Dès le début des années 1960, la nouvelle méthode de formation fut aussi adoptée par les pays d'Europe de l'Ouest. En particulier, elle fut adoptée au Royaume-Uni, en France, en Allemagne de l'Ouest...
Il faut rappeler enfin que la France avait connu une première réforme de l'enseignement de la géométrie au début de 1905, sous l'égide de la Commission Borel.
Principe de la réforme
Elle insiste sur les structures mathématiques à travers des concepts abstraits comme la théorie des ensembles ou les bases de numération autres que la base 10, et principalement la base 2, essentielle en électronique et en informatique. C'est là l'aspect le plus visible de la réforme à l'école primaire, et celui où l'influence des travaux du groupe Bourbaki est la plus sensible. Le programme commençait par l'étude de la théorie naïve des ensembles, au lieu de l'arithmétique ; on espérait ainsi développer la pensée logique et les facultés d'abstraction des élèves. La théorie des ensembles était enseignée au moyen de diagrammes bigarrés.

● ● ●

# TÂCHE DONNÉE 1
Dans l'extrait sur la réforme de l'enseignement des mathématiques, par quelle étude le programme commençait-il au lieu de l'arithmétique ?
# TÂCHE DONNÉE 2
Reprenez l'extrait sur la réforme de l'enseignement des mathématiques à partir de l'endroit où il s'arrête.

Lignes d'un jeu de données
● ● ●

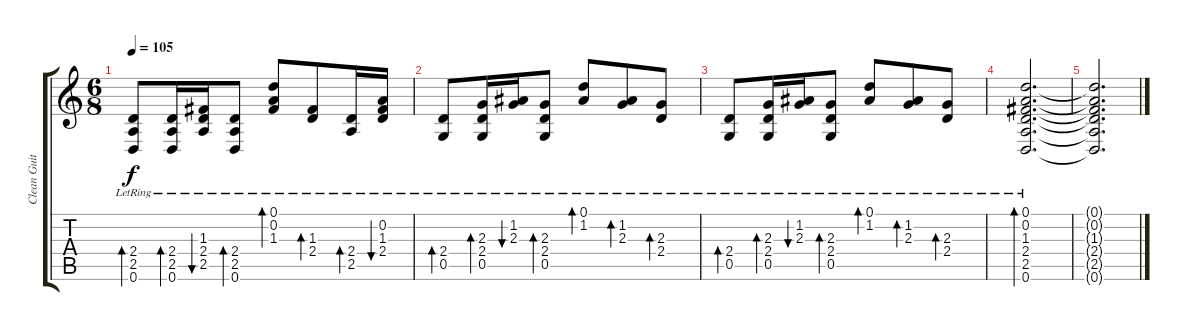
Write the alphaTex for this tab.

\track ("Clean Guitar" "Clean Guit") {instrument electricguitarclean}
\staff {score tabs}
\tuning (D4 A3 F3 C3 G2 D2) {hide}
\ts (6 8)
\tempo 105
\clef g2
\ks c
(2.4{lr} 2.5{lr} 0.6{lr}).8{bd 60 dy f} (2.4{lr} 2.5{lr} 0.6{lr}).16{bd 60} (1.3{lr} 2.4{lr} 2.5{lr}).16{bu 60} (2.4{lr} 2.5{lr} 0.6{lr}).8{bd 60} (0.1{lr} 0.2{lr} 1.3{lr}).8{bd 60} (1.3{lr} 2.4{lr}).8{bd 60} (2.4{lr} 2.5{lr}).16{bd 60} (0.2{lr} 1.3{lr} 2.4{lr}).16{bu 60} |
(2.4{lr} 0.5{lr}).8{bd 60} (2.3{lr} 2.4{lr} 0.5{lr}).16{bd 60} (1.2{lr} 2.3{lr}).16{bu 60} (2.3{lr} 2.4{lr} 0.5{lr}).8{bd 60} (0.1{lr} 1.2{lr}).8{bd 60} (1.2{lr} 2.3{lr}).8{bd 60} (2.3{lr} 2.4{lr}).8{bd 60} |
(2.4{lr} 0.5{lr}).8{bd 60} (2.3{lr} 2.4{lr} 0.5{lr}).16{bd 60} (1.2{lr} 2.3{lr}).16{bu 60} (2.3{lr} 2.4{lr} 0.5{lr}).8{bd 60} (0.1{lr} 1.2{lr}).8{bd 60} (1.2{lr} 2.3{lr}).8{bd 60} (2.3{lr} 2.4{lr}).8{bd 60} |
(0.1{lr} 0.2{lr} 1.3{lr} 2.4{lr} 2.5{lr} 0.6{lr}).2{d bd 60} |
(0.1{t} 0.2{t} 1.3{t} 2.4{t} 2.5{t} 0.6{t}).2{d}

● ● ●

# RÉPONSE RÉDIGÉE 1
Par l'étude de la théorie naïve des ensembles.

# RÉPONSE RÉDIGÉE 2
Au niveau du collège étaient introduites les notions de structure de groupe, d'anneau et de corps algébrique, avec un symbolisme issu de la théorie des ensembles (quantificateurs logiques notamment) ; à partir de la classe de quatrième, la géométrie était détachée de la notion de dessin et de construction, pour endosser une structure axiomatique d'ailleurs discutable[1]. Mise à part l'utilisation de la théorie des ensembles et une approche différente de l'arithmétique, l'approche déductive de la géométrie euclidienne céda ainsi la place à une approche basée sur le programme d'Erlangen, et la mise en pratique du calcul fut remplacée par une approche théorique.
Les classes de lycée voyaient l'intrusion massive de l'algèbre linéaire, les problèmes de géométrie du baccalauréat se transformant en questions d'algèbre pures.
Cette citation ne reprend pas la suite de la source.